Kierujesz Teatrem im. Kochanowskiego od 2007 roku. Mamy w naszym kraju tradycję wieloletnich dyrekcji i pewien rodzaj lęku przed jakąkolwiek weryfikacją, np. w postaci konkursu, z drugiej strony przykład Torunia każe i w tę metodę doboru kadr wątpić. Osiem lat w jednej instytucji, to dobry moment na zmianę? Ogłoszono konkurs na dyrektora Teatru im. Kochanowskiego, zamierzasz wystartować?
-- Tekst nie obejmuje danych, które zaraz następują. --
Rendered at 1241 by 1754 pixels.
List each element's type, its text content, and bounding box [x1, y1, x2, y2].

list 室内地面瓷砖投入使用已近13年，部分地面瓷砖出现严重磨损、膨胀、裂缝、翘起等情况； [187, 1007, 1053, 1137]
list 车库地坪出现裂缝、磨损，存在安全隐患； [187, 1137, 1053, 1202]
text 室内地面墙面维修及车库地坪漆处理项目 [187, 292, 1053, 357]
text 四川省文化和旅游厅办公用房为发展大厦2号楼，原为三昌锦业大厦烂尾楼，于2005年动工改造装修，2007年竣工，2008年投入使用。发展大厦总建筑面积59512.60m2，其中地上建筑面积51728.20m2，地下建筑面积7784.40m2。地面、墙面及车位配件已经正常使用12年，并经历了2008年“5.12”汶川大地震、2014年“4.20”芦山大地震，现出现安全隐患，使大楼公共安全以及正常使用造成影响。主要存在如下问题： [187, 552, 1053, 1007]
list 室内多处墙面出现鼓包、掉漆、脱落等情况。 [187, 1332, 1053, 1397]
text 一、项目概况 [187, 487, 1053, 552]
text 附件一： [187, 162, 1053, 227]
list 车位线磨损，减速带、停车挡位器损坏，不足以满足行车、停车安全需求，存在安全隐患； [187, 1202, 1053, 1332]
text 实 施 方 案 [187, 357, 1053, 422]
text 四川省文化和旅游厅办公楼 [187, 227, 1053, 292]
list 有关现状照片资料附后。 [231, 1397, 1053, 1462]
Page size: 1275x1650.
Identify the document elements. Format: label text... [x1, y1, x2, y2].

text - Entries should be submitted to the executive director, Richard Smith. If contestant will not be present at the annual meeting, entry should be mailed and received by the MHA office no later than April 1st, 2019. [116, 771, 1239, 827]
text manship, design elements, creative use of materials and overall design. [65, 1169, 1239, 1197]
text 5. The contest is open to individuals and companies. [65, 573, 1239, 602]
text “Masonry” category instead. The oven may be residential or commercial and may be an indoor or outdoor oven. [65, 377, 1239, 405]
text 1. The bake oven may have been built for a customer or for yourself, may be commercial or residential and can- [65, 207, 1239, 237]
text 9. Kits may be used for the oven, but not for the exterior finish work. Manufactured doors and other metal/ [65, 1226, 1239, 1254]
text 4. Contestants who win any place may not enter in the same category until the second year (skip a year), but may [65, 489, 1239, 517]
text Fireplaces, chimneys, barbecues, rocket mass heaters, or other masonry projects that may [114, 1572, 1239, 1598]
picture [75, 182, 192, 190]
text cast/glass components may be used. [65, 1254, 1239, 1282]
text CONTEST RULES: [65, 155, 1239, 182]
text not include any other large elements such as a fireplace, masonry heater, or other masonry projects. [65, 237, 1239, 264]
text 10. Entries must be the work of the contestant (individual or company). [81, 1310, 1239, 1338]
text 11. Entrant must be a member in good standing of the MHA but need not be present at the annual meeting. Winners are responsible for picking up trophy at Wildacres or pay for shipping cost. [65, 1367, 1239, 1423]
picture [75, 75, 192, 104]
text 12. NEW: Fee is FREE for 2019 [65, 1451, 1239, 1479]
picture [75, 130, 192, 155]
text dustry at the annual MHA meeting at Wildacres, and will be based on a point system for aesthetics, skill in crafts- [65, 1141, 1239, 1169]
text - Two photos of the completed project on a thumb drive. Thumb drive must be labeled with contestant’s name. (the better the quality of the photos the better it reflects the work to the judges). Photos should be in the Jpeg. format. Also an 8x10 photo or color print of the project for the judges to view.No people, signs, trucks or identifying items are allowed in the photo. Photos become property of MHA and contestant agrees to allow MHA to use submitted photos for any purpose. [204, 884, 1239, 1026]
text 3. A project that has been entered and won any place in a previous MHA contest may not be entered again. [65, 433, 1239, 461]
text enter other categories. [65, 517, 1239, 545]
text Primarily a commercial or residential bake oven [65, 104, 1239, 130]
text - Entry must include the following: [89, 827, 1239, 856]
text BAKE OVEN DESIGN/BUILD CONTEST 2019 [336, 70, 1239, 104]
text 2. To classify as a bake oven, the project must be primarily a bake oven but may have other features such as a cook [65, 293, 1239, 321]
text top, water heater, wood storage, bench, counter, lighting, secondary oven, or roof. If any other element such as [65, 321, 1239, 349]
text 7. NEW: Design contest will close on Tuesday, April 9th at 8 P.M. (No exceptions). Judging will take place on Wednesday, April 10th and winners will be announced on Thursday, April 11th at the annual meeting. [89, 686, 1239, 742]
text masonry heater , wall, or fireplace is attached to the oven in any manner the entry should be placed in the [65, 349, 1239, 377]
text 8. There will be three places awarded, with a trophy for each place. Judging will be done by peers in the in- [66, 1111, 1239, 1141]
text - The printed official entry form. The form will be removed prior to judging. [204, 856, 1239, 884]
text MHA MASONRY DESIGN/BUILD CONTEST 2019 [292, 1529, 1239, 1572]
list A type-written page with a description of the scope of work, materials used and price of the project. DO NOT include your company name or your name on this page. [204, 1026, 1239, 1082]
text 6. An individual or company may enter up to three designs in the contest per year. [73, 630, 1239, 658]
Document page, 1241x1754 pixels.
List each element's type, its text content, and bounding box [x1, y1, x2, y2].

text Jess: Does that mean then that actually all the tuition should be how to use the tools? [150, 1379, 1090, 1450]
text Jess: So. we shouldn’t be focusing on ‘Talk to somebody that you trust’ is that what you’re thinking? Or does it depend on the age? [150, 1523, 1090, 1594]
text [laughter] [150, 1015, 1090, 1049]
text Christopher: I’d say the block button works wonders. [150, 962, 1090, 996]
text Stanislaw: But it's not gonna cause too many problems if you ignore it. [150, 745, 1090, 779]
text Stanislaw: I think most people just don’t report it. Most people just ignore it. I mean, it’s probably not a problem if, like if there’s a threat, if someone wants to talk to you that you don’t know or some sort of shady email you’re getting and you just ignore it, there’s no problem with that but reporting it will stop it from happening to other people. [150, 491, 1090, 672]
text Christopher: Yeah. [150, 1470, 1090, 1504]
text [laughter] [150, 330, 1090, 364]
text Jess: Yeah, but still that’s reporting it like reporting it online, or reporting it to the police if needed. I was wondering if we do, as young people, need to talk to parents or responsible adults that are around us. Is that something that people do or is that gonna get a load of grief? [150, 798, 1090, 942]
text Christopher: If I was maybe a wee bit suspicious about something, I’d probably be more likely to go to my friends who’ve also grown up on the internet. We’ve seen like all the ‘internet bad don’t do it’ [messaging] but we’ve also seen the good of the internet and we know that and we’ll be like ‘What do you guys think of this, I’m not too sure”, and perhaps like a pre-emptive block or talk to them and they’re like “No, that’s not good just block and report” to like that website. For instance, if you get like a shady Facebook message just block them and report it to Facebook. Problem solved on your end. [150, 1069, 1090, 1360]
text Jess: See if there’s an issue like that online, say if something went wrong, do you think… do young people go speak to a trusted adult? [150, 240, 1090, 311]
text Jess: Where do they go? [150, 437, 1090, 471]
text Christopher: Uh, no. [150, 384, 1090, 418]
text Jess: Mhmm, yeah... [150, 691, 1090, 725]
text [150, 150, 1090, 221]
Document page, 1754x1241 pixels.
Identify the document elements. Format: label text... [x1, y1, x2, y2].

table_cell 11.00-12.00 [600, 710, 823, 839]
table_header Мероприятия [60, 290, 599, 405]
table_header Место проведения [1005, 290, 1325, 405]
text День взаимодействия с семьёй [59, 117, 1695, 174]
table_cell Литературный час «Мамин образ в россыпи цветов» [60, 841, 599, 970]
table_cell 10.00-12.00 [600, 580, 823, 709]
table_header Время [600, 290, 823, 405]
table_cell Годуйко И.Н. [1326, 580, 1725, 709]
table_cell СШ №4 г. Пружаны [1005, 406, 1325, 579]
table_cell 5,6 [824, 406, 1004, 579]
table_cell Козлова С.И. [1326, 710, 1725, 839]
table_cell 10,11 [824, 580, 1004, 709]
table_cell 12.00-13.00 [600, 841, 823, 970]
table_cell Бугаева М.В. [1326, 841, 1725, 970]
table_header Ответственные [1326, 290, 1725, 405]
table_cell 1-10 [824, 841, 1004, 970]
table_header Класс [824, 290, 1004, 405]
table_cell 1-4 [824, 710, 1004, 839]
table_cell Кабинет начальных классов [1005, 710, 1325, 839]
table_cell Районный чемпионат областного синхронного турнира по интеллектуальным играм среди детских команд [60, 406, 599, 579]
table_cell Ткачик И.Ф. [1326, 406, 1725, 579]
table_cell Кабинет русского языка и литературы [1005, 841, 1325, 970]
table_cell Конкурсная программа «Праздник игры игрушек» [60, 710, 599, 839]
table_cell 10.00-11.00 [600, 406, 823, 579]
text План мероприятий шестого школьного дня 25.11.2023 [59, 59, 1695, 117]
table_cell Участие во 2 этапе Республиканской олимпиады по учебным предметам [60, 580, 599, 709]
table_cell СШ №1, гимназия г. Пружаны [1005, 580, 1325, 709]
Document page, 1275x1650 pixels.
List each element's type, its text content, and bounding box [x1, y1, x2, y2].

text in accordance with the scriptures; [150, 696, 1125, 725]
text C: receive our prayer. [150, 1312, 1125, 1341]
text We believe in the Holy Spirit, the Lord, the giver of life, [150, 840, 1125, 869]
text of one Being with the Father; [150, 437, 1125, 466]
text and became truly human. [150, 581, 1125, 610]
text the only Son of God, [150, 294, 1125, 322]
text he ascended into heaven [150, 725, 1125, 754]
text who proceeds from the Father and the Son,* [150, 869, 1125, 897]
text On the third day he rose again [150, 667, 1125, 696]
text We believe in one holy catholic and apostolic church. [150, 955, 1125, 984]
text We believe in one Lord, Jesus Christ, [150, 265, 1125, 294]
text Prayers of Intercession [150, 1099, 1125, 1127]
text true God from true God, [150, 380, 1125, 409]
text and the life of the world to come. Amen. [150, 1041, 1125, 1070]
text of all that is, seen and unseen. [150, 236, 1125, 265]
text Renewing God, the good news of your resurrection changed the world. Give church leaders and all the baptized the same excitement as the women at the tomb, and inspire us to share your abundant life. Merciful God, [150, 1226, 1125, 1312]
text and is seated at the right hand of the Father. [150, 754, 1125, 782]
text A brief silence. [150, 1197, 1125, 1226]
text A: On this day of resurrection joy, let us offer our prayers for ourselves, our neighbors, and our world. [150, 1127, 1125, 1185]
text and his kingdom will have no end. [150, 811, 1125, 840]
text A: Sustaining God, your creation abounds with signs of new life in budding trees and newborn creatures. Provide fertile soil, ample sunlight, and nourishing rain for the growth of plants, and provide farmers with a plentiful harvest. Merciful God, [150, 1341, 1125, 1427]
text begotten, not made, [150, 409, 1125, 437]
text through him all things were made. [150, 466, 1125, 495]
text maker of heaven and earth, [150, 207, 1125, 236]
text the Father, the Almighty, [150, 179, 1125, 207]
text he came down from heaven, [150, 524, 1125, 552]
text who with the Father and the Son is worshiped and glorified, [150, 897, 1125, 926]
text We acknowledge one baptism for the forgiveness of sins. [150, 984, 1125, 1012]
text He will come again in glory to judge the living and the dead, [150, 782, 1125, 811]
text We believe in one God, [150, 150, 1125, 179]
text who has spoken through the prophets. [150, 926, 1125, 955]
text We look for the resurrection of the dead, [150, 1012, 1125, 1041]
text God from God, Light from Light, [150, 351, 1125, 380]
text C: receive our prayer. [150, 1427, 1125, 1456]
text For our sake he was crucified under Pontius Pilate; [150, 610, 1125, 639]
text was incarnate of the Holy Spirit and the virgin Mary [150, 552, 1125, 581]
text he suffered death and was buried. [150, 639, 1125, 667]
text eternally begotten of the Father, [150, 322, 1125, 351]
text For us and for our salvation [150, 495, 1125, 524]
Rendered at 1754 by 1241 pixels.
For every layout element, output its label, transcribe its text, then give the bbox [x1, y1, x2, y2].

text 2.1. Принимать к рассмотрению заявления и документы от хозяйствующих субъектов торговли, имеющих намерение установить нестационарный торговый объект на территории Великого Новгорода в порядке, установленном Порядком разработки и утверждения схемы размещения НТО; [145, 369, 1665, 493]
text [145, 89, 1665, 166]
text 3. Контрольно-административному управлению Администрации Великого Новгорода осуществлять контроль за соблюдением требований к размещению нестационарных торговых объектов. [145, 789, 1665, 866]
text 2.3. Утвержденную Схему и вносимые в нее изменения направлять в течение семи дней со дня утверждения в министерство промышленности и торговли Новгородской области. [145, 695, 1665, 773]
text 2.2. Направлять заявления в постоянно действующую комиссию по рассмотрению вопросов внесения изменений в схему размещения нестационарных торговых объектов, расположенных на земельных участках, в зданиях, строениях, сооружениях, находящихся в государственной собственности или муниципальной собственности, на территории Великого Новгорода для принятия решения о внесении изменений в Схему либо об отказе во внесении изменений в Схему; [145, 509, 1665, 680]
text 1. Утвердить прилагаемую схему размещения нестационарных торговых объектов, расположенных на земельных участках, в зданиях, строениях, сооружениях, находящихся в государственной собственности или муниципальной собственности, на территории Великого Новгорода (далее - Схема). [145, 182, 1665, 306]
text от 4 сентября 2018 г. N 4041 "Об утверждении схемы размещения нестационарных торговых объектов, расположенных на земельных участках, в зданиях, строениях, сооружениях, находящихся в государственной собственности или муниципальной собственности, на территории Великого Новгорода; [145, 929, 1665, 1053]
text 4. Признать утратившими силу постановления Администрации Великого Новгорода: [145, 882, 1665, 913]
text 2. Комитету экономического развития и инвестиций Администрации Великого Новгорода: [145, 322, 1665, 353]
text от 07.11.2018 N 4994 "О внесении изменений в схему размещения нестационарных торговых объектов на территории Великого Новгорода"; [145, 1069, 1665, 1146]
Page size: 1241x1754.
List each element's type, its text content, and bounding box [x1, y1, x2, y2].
Nie. I nie wynika to z faktu, że się na kogoś obraziłem. Raczej z jakiejś prywatnej, osobistej świadomości, że 8 lat to jest idealny moment, żeby iść dalej. Trzeba się spotkać z nowymi ludźmi. Myślę, jestem tego pewien, że w każdej tego typu instytucji, w miejscu, w którym się jest z ludźmi dzień i noc, bo zdecydowanie nie jest to praca od 8 do 16, przychodzi taki moment, w którym trzeba umieć powiedzieć dość. I myślę, że 8 lat to jest już taki czas, że to, co mogłem zrobić, zrobiłem i teraz trzeba dać i sobie, i innym szansę na coś nowego. Na lepszy albo na gorszy czas, nie wiemy, jaki on będzie. Pewnie, że gdyby sytuacja finansowa teatru się nie zmieniła, gdybym wciąż miał więcej swobody w podejmowaniu artystycznych wyborów, ta decyzja byłaby trudniejsza. Pewnie myślałbym dłużej, czy chce mi się wszystko zaczynać od nowa. No ale ten trudny czas pomógł mi w podjęciu decyzji. Wiem, że mój czas w Opolu już się skończył.
Jesteś zmęczony teatrem?
Nie, nie jestem zmęczony. Oczywiście, jak w każdej pracy, są takie momenty, w których masz dość i chcesz to wszystko rzucić. Ale jest taki czas, kiedy rusza kolejna produkcja, kiedy zaczyna się praca nad kolejnym spektaklem, kiedy spotykam się z nowymi ludźmi, wtedy odzyskuję napęd, wiarę w to, że mi się nadal chce, że z tego powstaje coś dobrego, jakaś wartość. Że jestem tutaj właśnie po to, żeby spotykać ze sobą ludzi. Tak widzę swoją misję w teatrze. Jestem po to, żeby spotykać moich aktorów z różnymi pomysłami, konfrontować ich z różnymi twórcami, z różnymi światami. I patrzeć, co z tego wyniknie. Bo największą frajdą jest właśnie obserwować, jak się tworzy teatr, który ciągle jest nowy, zaskakujący, oby jak najczęściej, taki, którego jeszcze nie widziałem. To jest fajne, bardzo lubię tę pracę. Oczywiście byłaby ona o wiele przyjemniejsza, gdybyśmy na swobodę artystycznych poszukiwań mieli wystarczające środki. Ale obawiam się, że te czasy niestety minęły bezpowrotnie.